Day one was a series of keynote conversations from leaders and changemakers in digital journalism and AI. It started with a welcome from Niketa Patel, ONA’s new Executive Director and CEO, who outlined how AI exploration is one of her big initiatives this year for ONA. Following that was a keynote from Nikita Roy — who produces the acclaimed Newsroom Robots podcast. (Yes, their names are similar and they even have a similar look, but if you pay attention their names are one vowel apart!)
Nikita Roy’s presentation was about how AI and the way different generations are using it are already reshaping the industry. She underscored how the collapse of search (with Google Searches falling for the first time in 22 years as people turn more to chatbots on their phones) and the fact that Chatbots drive 96% less traffic than Google Search means that news providers need to “prepare for the death of the article as we know it.”
I’m still trying to wrap my head around what “death of the article” means, but in essence I think it says that the facts, figures and information people get about their world are being increasingly intermediated through chatbots which summarize what they capture online in real time without necessarily providing links back to the sources (the articles). This also poses other questions and raises new possibilities. If people are telling us they want information and data through AI chatbots, why aren’t news publishers providing their own chatbots directly to their audiences? Is it possible to create news-focused chatbots that do a better job with local / topical audience information than they get from AI companies?

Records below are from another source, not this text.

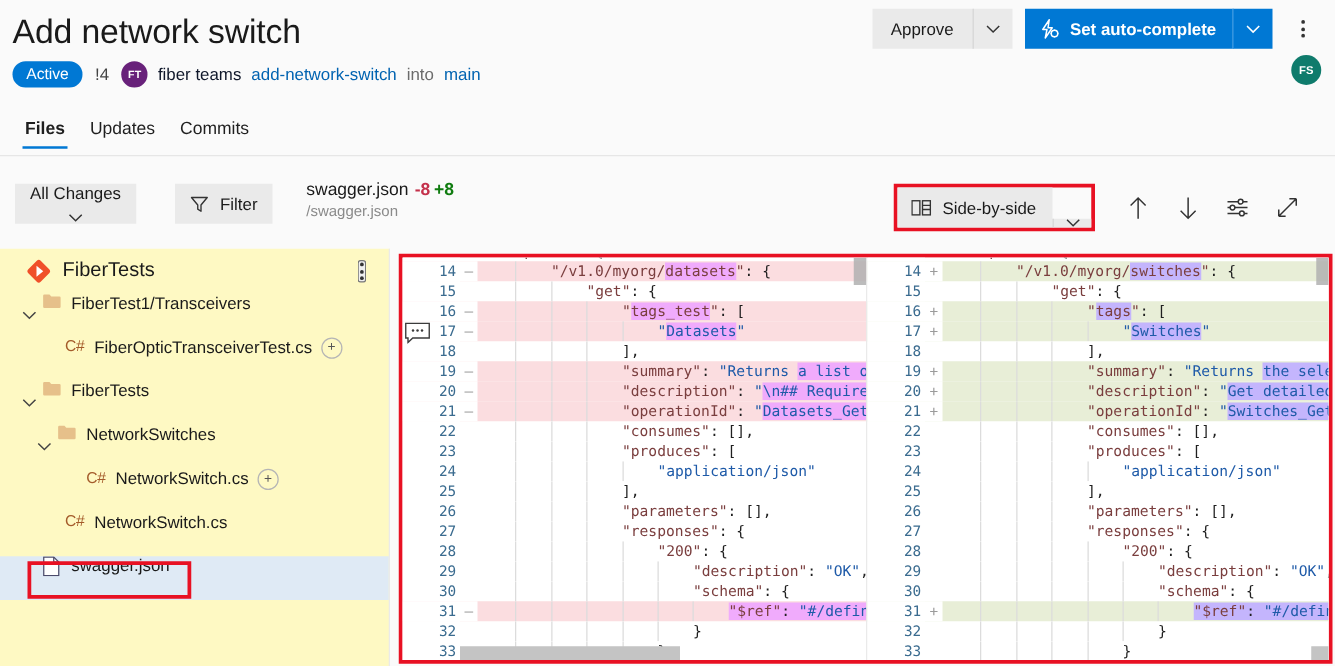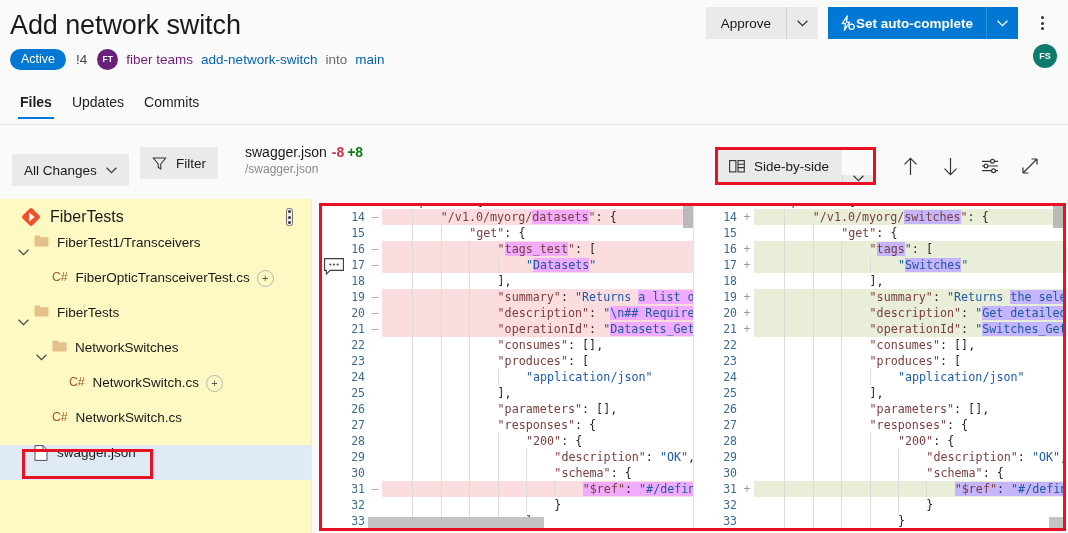--- a/index.html
+++ b/index.html
@@ -60,7 +60,7 @@
   .btn-autocomplete {
     background: #0078d4; color: #fff; border: none;
     font-size: 13.5px; font-weight: 600; padding: 0 13px 0 11px;
-    display: flex; align-items: center; gap: 0; cursor: pointer;
+    display: flex; align-items: center; gap: 8px; cursor: pointer;
     font-family: "Liberation Sans", sans-serif;
   }
   .btn-autocomplete-caret {

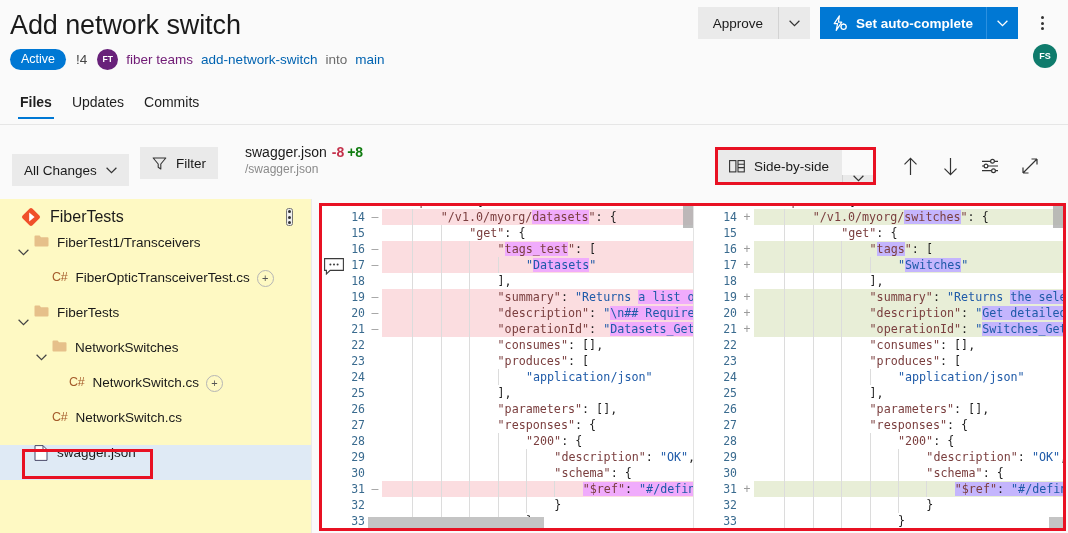--- a/index.html
+++ b/index.html
@@ -36,7 +36,7 @@
     display: flex; align-items: center; justify-content: center;
     letter-spacing: .2px;
   }
-  .meta-author { color: #701a75; font-size: 13.5px; }
+  .meta-author { color: #0f172a; font-size: 13.5px; }
   .meta-link { color: #0063b1; font-size: 13.5px; }
   .meta-into { color: #6b6b6b; font-size: 13.5px; }
 

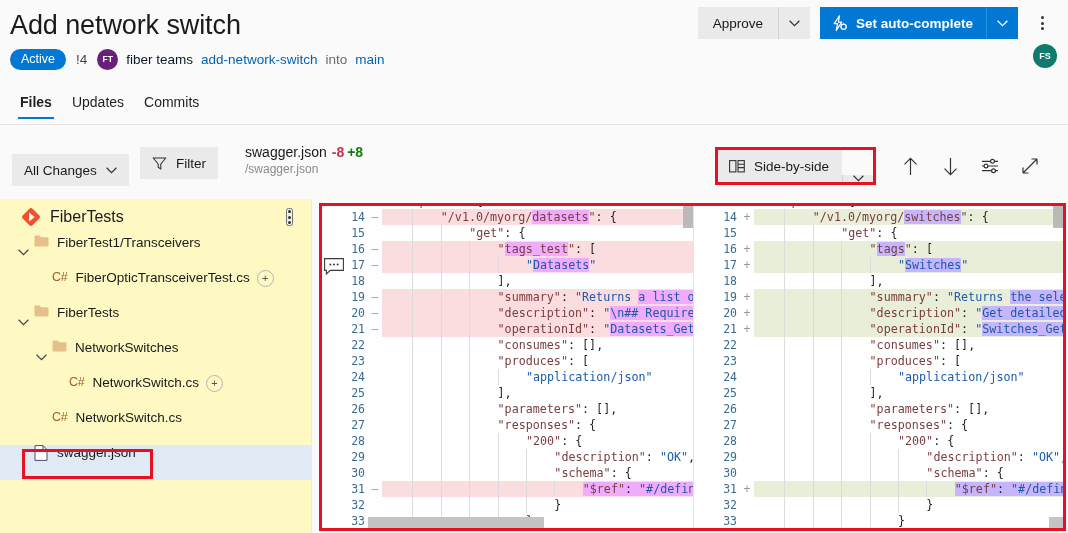--- a/index.html
+++ b/index.html
@@ -107,7 +107,7 @@
     padding: 0 12px; font-size: 13.5px; color: #1a1a1a; cursor: pointer;
     font-family: "Liberation Sans", sans-serif;
   }
-  .tb-allchanges { position: absolute; left: 12px; top: 14px; }
+  .tb-allchanges { position: absolute; left: 12px; top: 7px; flex-direction: column; }
   .tb-filter { position: absolute; left: 140px; top: 7px; }
   .file-info { position: absolute; left: 245px; top: 3px; }
   .file-info .fname { font-size: 14px; color: #1a1a1a; }

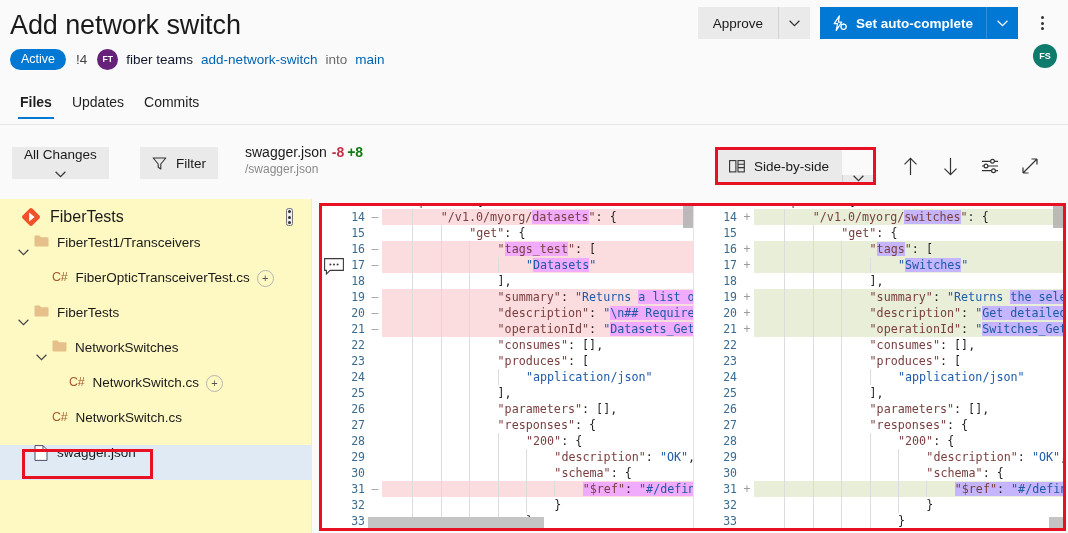--- a/index.html
+++ b/index.html
@@ -385,7 +385,7 @@
       <span>FiberTests</span>
     </div>
 
-    <div class="tree-row" style="padding-left:30px">
+    <div class="tree-row" style="padding-left:24px">
       <span class="chev">
         <svg width="11" height="7" viewBox="0 0 11 7">
             <path d="M0.6 0.8 L5.5 5.6 L10.4 0.8" fill="none" stroke="#444" stroke-width="1.2"></path>

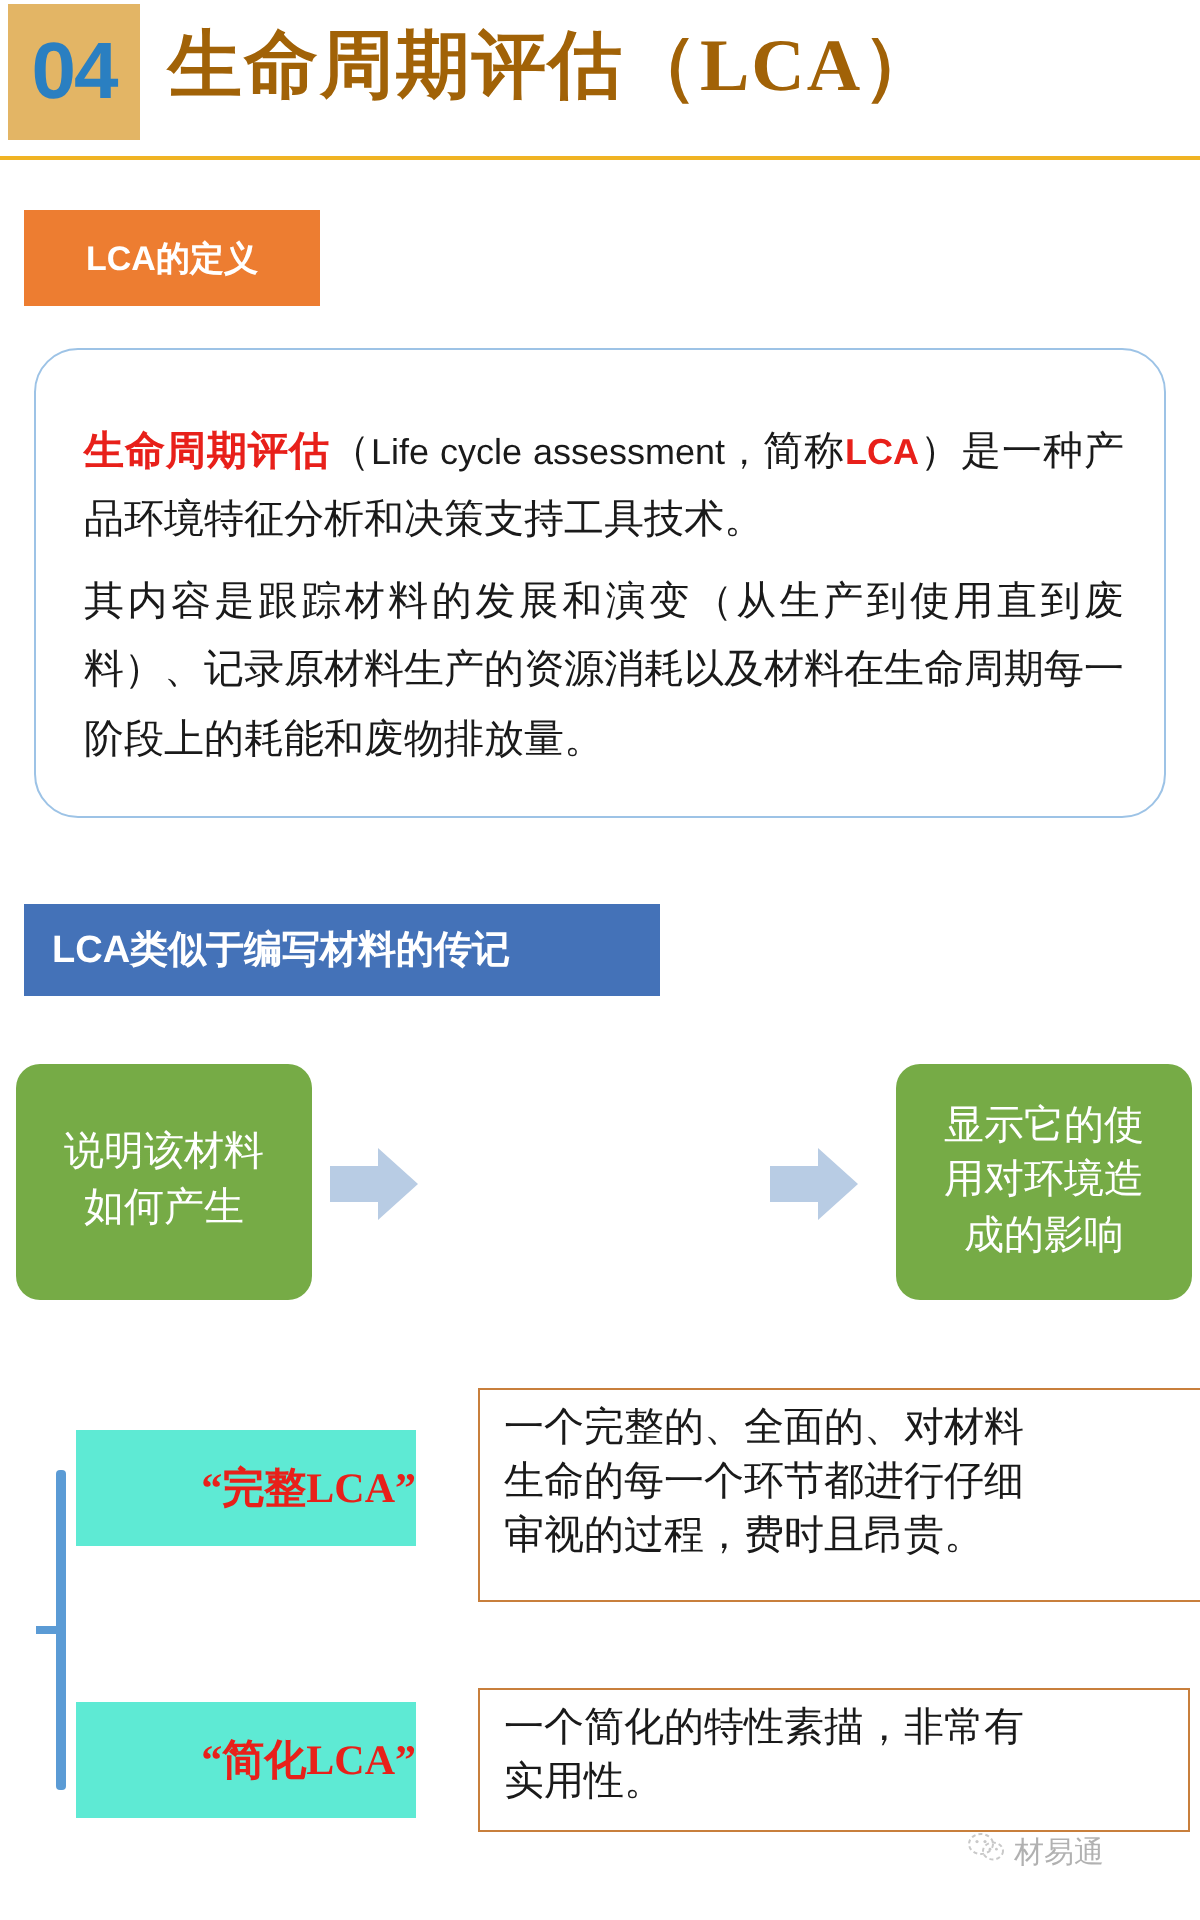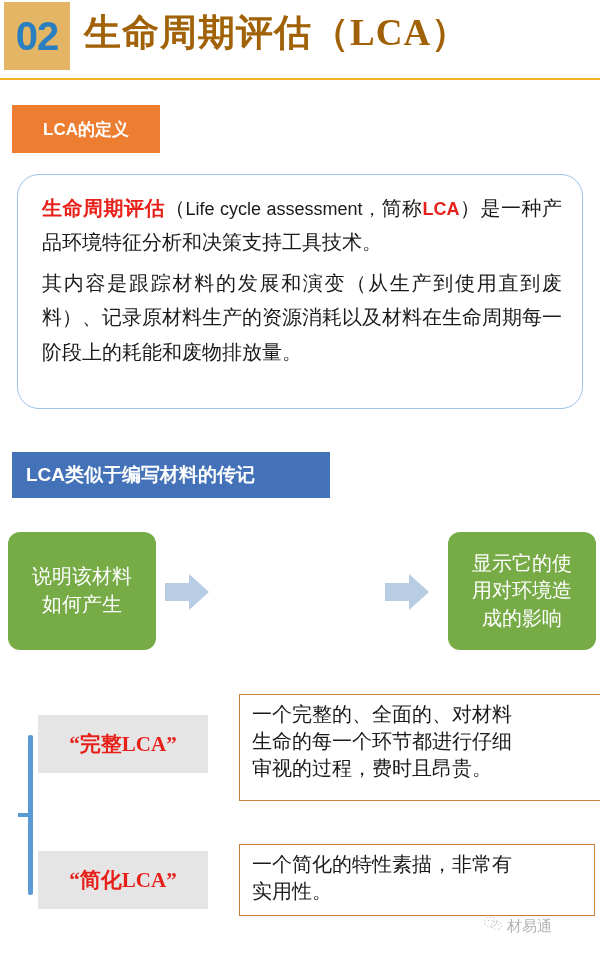--- a/index.html
+++ b/index.html
@@ -225,7 +225,7 @@
 
 <div id="header">
   <div id="number-badge">
-    <span class="num">02</span>
+    <span class="num">04</span>
   </div>
   <div id="header-title">生命周期评估（LCA）</div>
   <div id="header-rule"></div>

A follow-up presentation and exercise by Sam Guzik of the Future Today Institute had us all using FTI’s Axes of Uncertainty exercise to predict and discuss various futures of journalism. The group I was in predicted four possible futures of what would happen if newsrooms lost or regained a direct relationships with readers (perhaps using their own AI products), and the intersection with the AI industry being driven by strong ethics, or laissez-faire, efficiency-based decision-making without regard to ethics.
I’m sad to report that we concluded that the current trajectory is driven by the tech companies and publishers rushing toward them (a familiar story), but without journalists having the ability to push back due to zero regulations that put ethics and human-centered factors first. This is the worst possible “Black Mirror Episode” for journalism. How do we get out of that, and is it even possible at this point? A lot depends on the choices of publishers (the bosses) and what decisions they make, especially when it comes to protecting the agency of the newsrooms and arming them with AI tools that the publishing companies control. It also depends on them not just taking the big money from AI companies, like they did in the past with Google and Facebook, only to be later left at the altar.
The day ended with a live taping of a Newsroom Robots Podcast with Roy and Zach Seward, who is in charge of AI initiatives at the New York Times. It was a wide-ranging discussion, and I will leave reporting on that to the Podcast itself and will link it in here when it is published. But one thing that stood out to me was that Seward found out about the Times suing OpenAI as an employee from a news alert through the New York Times — just like the rest of us.
All this leads us to Day Two of the conference, which is an Unconference format with sessions chosen by participants. My hope is that this will lead to more discussions about what we can do that uses AI in a positive way that also helps journalists, newsrooms, publishers and their audiences for the better. I’ll post an update about that after it happens but I’m excited to have been chosen to present about Vibe Coding, which is a new way to code immersive web experiences working with AI as the coder.